En cours de réalisation à Tindouf, à la frontière entre l’Algérie et la Mauritanie, la zone franche portée par les deux pays s’inscrit dans une dynamique de structuration des corridors africains. Dans un continent où le commerce intra-africain ne dépasse pas 15 %, le projet vise à connecter le Maghreb aux marchés d’Afrique de l’Ouest et à transformer les infrastructures en flux économiques réels.
Lancé en 2024 sous l’impulsion des présidents Mohamed Ould Cheikh El Ghazouani et Abdelmadjid Tebboune, le projet enregistre un avancement progressif, avec la mise en place d’infrastructures logistiques destinées à accueillir des activités d’entreposage, de transit et de distribution.
Au-delà de la coopération bilatérale, l’enjeu est continental. La zone franche de Tindouf s’inscrit dans une tentative de rééquilibrage des échanges africains, encore largement tournés vers l’extérieur. Elle pourrait constituer un point d’articulation entre l’Afrique du Nord et les économies sahéliennes et ouest-africaines, en facilitant la circulation des marchandises sur des corridors terrestres encore peu exploités.
Ce positionnement repose sur le développement d’infrastructures structurantes. La ligne ferroviaire Béchar–Tindouf–Gara Djebilet, longue d’environ 950 km, ainsi que les projets de connexion routière vers le nord mauritanien, visent à créer un environnement logistique capable de soutenir des flux commerciaux à plus grande échelle.
Pour la Mauritanie, l’enjeu est double.
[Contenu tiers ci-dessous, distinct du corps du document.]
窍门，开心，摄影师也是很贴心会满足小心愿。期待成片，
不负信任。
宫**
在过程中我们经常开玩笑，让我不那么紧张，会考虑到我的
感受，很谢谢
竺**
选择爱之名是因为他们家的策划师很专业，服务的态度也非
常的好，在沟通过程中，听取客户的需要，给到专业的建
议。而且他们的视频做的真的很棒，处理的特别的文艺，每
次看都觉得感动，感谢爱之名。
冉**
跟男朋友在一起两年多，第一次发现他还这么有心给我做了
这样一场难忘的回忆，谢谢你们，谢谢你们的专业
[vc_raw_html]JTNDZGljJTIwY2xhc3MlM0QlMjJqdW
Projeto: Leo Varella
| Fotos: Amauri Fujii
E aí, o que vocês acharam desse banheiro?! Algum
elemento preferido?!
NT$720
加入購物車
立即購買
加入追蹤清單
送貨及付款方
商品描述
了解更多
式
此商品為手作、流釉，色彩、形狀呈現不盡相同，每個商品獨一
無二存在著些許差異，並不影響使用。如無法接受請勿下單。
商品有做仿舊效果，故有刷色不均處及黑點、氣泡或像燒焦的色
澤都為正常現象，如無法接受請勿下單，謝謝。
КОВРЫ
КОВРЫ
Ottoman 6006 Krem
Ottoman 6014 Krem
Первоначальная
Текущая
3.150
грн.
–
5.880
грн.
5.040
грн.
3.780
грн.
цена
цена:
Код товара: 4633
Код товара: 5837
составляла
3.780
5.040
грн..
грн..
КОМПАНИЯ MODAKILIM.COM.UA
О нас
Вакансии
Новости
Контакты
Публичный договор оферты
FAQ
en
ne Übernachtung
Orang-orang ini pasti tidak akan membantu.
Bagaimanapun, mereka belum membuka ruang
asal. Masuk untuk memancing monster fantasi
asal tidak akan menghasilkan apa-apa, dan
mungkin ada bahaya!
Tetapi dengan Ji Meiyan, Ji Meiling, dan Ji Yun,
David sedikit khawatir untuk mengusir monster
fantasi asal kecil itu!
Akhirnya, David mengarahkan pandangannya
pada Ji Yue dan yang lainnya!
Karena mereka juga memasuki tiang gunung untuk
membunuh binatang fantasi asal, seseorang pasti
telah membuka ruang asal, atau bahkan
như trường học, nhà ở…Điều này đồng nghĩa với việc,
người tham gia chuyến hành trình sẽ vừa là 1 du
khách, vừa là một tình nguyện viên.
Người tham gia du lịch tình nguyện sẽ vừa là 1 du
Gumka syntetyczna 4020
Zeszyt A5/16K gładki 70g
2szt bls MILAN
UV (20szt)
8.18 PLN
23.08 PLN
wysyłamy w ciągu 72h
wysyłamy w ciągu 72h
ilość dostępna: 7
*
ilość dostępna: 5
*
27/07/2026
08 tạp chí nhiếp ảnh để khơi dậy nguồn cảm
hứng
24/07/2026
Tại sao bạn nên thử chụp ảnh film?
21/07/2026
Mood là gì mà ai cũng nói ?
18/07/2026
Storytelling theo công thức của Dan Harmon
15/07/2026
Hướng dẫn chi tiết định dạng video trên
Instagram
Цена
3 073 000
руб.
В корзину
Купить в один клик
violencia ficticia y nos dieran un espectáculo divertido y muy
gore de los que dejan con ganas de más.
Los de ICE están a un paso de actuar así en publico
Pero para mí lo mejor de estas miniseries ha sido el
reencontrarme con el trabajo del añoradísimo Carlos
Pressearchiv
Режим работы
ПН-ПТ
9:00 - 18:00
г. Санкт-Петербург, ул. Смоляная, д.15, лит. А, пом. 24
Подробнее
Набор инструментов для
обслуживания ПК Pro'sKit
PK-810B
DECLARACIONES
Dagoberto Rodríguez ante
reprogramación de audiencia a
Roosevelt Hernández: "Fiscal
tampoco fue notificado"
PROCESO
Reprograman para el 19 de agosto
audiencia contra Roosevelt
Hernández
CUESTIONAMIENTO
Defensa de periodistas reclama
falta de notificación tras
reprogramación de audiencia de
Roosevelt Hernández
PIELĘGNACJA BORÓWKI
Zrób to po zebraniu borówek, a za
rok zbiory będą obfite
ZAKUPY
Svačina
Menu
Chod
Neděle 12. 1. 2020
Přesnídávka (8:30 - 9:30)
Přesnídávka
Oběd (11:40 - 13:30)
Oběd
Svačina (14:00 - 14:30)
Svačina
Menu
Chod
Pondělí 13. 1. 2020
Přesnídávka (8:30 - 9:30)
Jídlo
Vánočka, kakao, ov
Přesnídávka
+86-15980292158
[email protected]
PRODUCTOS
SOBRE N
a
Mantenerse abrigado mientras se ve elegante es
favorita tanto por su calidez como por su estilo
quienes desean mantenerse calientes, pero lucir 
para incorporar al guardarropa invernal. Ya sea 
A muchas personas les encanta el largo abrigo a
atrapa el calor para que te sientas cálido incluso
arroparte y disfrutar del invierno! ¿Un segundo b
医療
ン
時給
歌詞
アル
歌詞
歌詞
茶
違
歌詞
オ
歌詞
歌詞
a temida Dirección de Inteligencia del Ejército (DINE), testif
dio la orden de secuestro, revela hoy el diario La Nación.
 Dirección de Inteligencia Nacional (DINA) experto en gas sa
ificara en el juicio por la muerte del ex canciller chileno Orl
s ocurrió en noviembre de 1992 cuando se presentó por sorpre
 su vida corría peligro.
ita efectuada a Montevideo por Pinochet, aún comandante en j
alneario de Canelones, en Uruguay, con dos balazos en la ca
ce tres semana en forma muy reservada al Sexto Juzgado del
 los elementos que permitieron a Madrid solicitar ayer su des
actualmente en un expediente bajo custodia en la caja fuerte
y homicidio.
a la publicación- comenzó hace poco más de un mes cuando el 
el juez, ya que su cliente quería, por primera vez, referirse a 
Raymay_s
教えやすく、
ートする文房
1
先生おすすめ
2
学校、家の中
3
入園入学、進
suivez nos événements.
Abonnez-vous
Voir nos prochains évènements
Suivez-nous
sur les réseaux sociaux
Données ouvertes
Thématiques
D’une part, améliorer l’accès à une offre industrielle régionale et réduire les coûts d’importation. D’autre part, capter une part des flux de transit vers l’Afrique de l’Ouest, dans un contexte où les échanges entre l’Algérie et la Mauritanie restent encore limités, estimés à moins de 200 millions de dollars par an.
La réussite du projet dépendra toutefois de sa capacité à générer des flux réels. La compétitivité des coûts logistiques, la fluidité des procédures douanières et l’implication du secteur privé seront déterminantes pour transformer cette infrastructure en véritable plateforme d’échanges.
À travers la zone franche de Tindouf, c’est une question plus large qui se pose : celle de la capacité du continent à structurer ses propres routes commerciales. Pour la Mauritanie comme pour l’Algérie, l’enjeu est désormais de passer de l’infrastructure à l’économie réelle.